:: Data listing ::
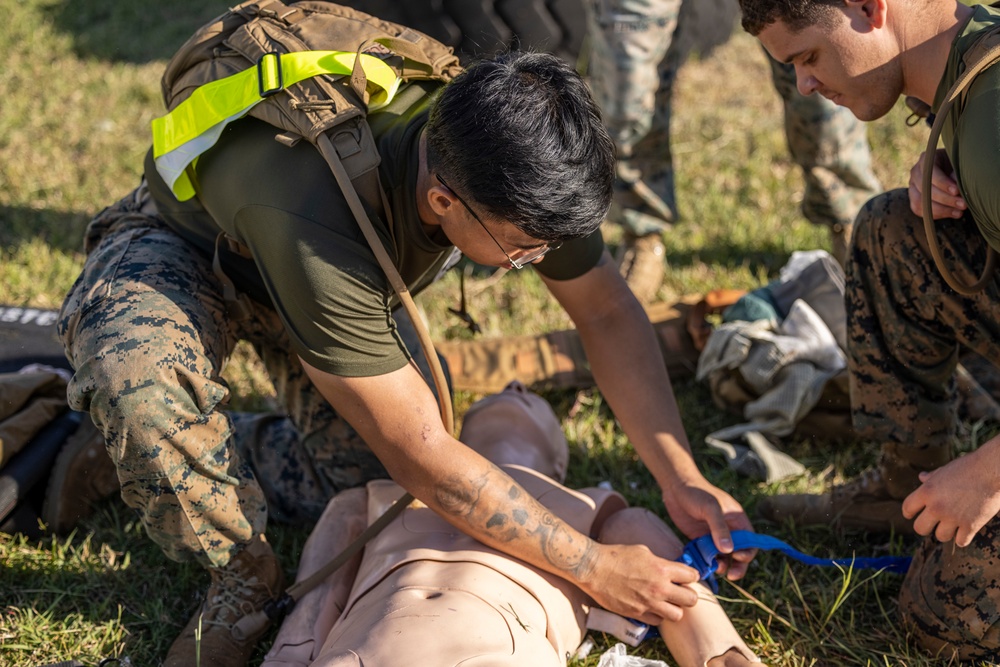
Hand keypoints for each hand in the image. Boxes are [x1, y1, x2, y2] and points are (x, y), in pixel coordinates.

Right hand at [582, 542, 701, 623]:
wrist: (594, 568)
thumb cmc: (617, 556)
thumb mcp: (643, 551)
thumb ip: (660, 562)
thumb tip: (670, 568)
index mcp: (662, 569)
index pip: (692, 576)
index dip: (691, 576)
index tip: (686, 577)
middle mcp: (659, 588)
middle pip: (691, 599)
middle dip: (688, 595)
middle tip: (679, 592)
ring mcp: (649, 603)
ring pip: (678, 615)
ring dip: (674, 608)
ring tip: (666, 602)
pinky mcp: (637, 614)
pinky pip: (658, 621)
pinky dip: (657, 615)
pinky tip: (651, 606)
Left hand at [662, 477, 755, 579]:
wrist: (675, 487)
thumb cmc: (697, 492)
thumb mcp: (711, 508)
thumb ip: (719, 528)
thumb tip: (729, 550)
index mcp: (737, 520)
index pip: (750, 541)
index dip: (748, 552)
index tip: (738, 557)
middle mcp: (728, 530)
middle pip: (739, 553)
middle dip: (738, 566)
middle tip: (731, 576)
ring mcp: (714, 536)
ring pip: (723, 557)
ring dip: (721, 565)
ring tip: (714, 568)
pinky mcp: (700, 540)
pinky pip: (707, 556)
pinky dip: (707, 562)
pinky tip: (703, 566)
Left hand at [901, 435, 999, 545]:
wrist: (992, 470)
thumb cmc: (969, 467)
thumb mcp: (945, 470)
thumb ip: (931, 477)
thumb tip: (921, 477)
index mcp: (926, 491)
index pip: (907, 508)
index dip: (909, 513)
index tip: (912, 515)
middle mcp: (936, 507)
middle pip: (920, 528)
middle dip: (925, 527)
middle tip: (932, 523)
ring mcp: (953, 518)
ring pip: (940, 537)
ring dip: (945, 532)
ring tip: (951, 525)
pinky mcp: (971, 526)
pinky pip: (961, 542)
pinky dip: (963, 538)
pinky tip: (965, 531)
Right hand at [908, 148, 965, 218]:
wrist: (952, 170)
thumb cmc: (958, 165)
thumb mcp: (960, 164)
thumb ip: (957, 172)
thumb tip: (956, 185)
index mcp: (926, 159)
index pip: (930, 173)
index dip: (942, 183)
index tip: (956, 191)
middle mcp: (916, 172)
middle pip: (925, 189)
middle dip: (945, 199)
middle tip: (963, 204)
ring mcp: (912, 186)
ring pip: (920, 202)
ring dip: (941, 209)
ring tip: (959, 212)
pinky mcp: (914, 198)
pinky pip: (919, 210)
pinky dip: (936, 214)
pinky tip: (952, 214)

* * *

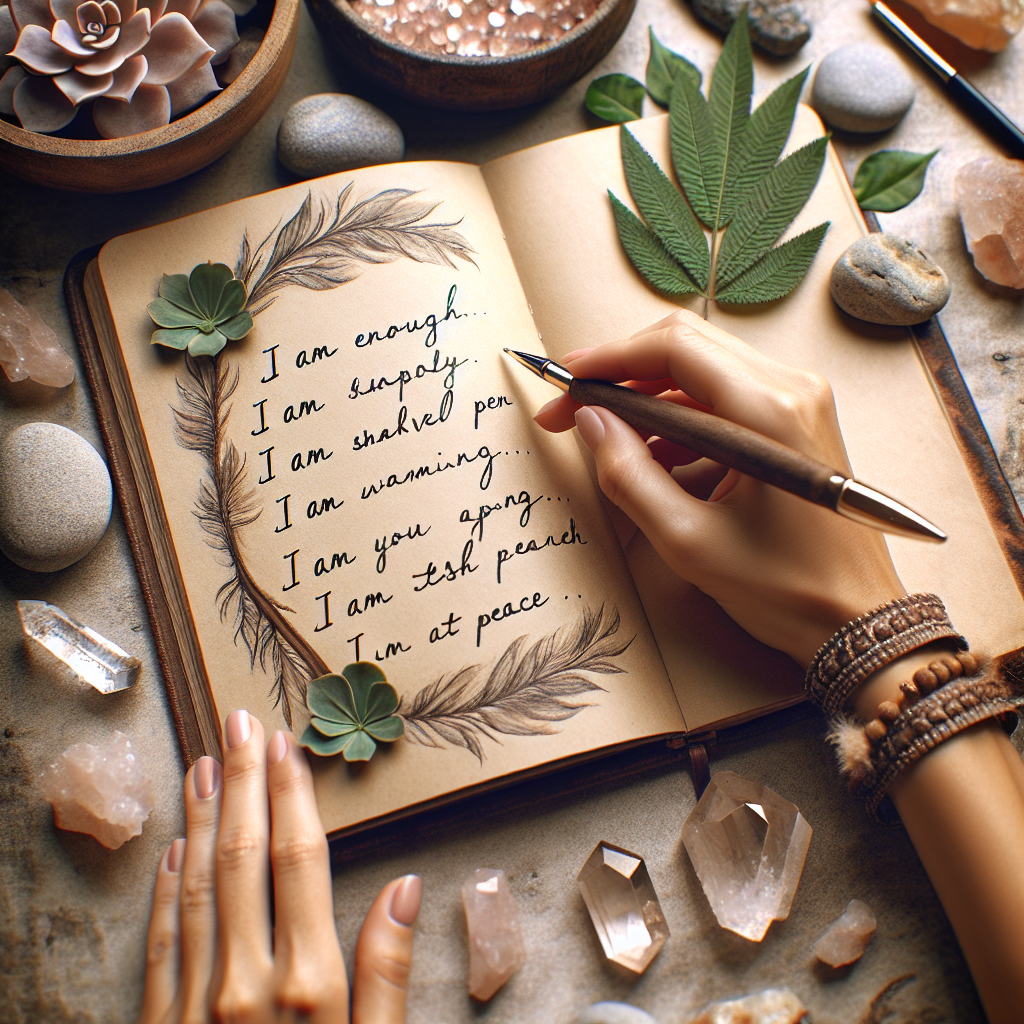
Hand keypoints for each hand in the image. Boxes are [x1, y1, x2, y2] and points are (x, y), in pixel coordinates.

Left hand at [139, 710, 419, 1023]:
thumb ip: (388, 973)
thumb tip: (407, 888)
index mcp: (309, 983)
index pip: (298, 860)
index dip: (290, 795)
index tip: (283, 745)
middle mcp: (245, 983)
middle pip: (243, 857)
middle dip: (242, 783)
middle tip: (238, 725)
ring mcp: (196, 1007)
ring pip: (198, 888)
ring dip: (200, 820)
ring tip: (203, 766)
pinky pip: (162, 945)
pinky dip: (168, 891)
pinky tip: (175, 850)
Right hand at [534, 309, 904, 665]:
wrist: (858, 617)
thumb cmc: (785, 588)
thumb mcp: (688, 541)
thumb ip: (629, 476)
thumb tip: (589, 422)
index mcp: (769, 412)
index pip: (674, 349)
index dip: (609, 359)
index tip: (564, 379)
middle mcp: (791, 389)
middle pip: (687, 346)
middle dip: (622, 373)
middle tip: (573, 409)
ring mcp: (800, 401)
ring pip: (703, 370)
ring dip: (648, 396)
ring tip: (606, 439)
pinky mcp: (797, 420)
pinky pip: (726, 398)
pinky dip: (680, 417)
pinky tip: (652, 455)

:: Problem statement ::
Working from the records above, write out verbatim only the lines from the line containing "index mcp: (926, 159)" through the line containing "pinky tip: (952, 214)".

:: Answer section ::
index mcp: (926, 159)
index pip: (930, 173)
index dip: (942, 183)
index tip: (956, 191)
middle mcp: (916, 172)
middle pip: (925, 189)
middle dip: (945, 199)
middle tip: (963, 204)
ring mcp: (912, 186)
ring pip: (920, 202)
ring dip: (941, 209)
ring tip: (959, 212)
pinky mcp: (914, 198)
pinky pip: (919, 210)
pinky dip: (936, 214)
pinky tip: (952, 214)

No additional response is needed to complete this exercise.